Suchen

Security Security für Teile aus dem 3D-Drucker

| Redakteur: Simone Käfer

Ein Security-Verfahren soll sicherstellen, dass 3D-gedruckte Teile vor Hackern sicher sind. US-Forscher haben dafür ein Dreischichtenmodell für jeden Drucker entwickelt.

Firmen zum Thema

Wie sicher sind Ihre 3D-gedruckten Produkte? US-Forscher entwickeln System für Security im 3D-Druck.
Wie sicher sind Ihre 3D-gedruckten Produkte? US-Forscher entwickeln System für Security im 3D-Druck.
(Bild: gemeinfrei (geralt/pixabay) / CC0)

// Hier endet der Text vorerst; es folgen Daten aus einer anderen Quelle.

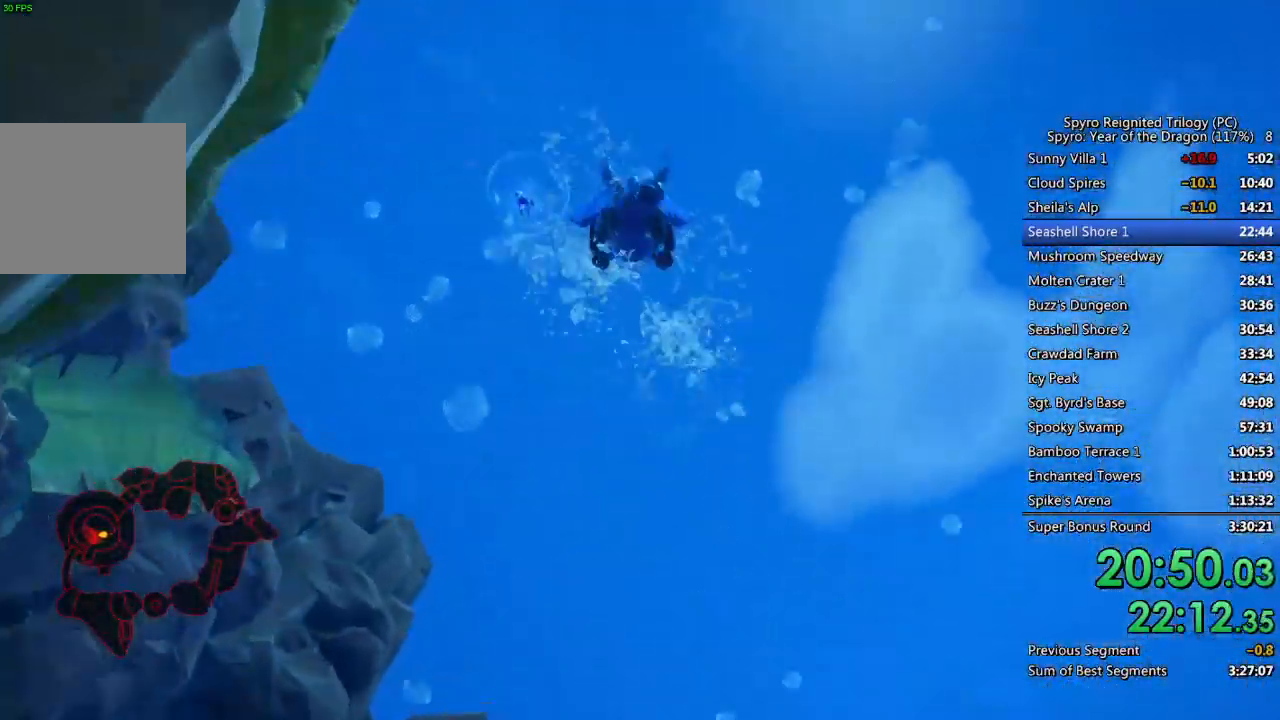
{"buttons": ["CROSS"], "left_stick": "up", "right_stick": "center", "events": [[333, "left_stick", "up"], [383, "SQUARE", "up"], [483, "CROSS", "down"]]}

Wissenschaftler des Georgia Institute of Technology und der Rutgers University-New Brunswick haben ein Dreischichtenmodell entwickelt, um die Produkte von 3D-Drucken vor Manipulation zu schützen. Die Technik ist unabhängig von Druckerhersteller und Steuerungssoftware. Sie stellen die Druckteile in den Vordergrund, da diese in Menschen und sicherheits-kritischen Maschinen wie Flugzeugen und Autos eingesetzte werden, wie Raheem Beyah von der Georgia Tech's School of Electrical und Computer Engineering erklärt. Um die Druckteile zu schützen, wollen sie sicherstellen, dass weder der Drucker noch dessen Steuerung von Schadsoftware infiltriert ist.

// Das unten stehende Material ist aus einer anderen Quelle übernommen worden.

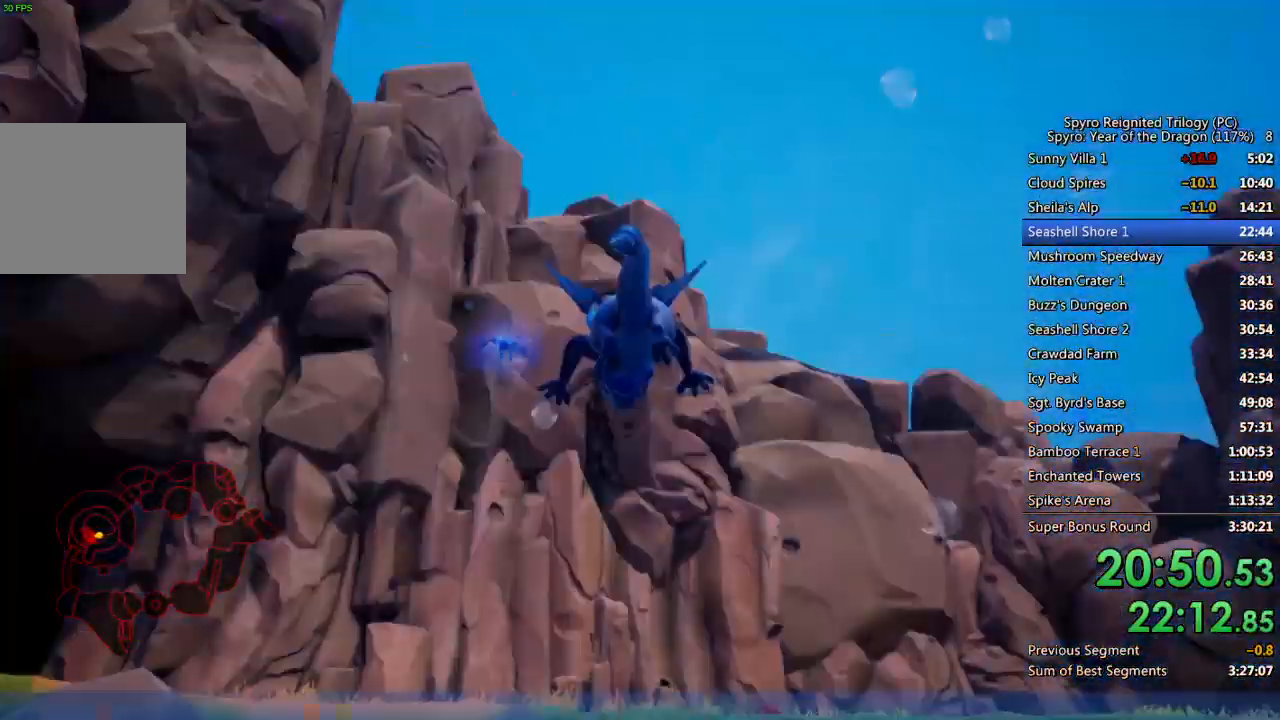
{"buttons": ["TRIANGLE"], "left_stick": "up-left", "right_stick": "center", "events": [[117, "CROSS", "up"], [217, "right_stick", "right"], [350, "right_stick", "center"], [400, "left_stick", "up-left"], [467, "TRIANGLE", "down"]]}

Das Dreischichtenmodell für mehr Security im 3D-Druck

  • Ändert sich der Ton beim Druckprozess, könnte das an Schadsoftware liegen. Daher überwacht eine akustische Messsystem den Vorgang.
  • Auf einen Angriff weist auch eine Abweichung im Verfahrweg der Düse hin. Daher wird der geplante mechanischen Weg der Druckerkomponenten physisch verfolgt.
  • Mischt man goldene Nanostäbe in das Filament, kann man deren Postion im gedruckten Produkt per Spektroskopie und der Computertomographie feststellen. Sind sie nicht an den erwarteten Stellen, lässt sich daraus auf einen Angriff schließen.

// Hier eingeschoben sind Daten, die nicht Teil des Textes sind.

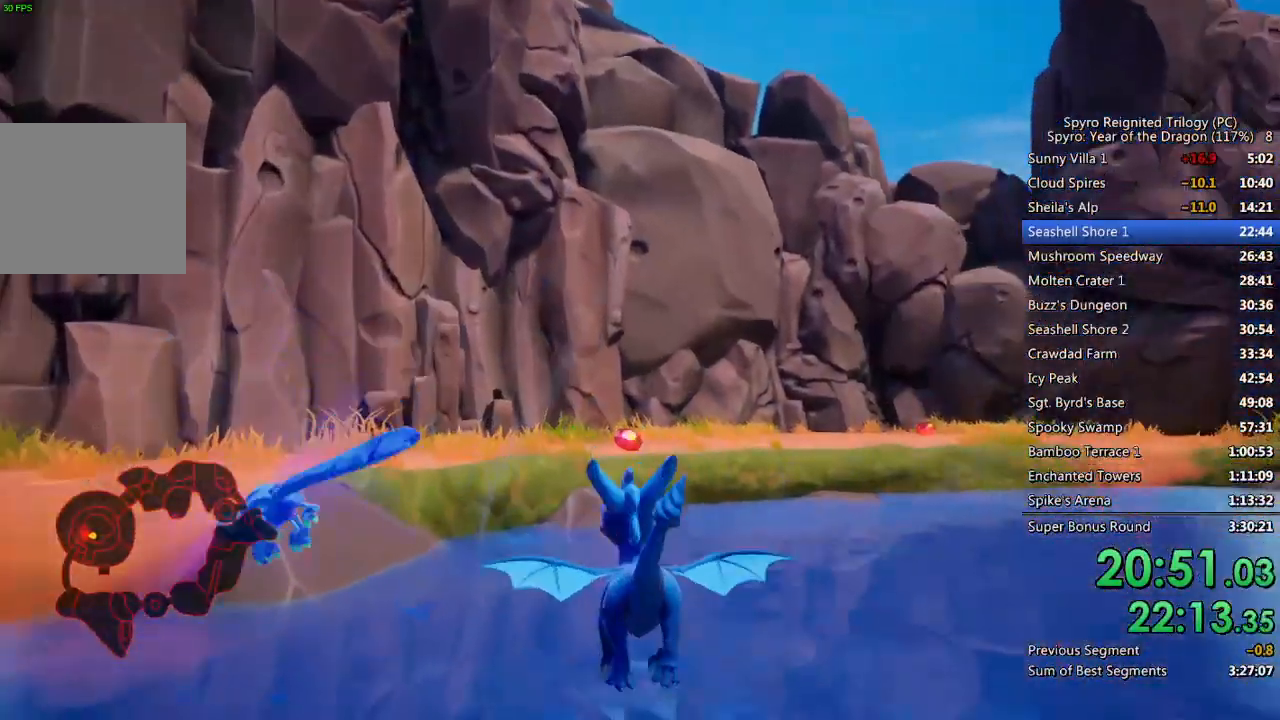
{"buttons": [], "left_stick": "up-left", "right_stick": "down-left", "events": [[117, "TRIANGLE", "up"], [283, "right_stick", "down-left"]]}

Raheem Beyah in einem Labor für 3D-Druck an der Woodruff School of Mechanical Engineering.
Raheem Beyah in einem Labor für 3D-Druck an der Woodruff School of Mechanical Engineering.
(Bild: Christopher Moore/Georgia Tech)

Die Forscher testeten ihre Technik auf drei verschiedenen 3D-Druckern und einer CNC-Maschine, mit denen sie eine Polyethylen-Tibia-Knieprothese herstellen. Über die Erkennung von bösartigen Aktivitäten oder Qualitätsproblemen hinaus könnte die Technik Produktionsprobleme beheben und Materialabfälle reduzieren, erklären die Forscher. Bewiesen haben sie bereits die Machbarkeit ihres Systems, nun testen sie die Widerstandsfähigkeit gegen Angriffe und die Tauglichkeit im Produktionsprozess. So könnte die akustische Messung unter dem benachbarten Drucker oder einer anderen Maschine leiden.

Dieser Beitrag ist urheberrechtlich geschützt. Sie wollen ihn für Ihre Zwecke verwenden? Kontaktieren Sie uns über: support.vogel.de (ID: 44846456)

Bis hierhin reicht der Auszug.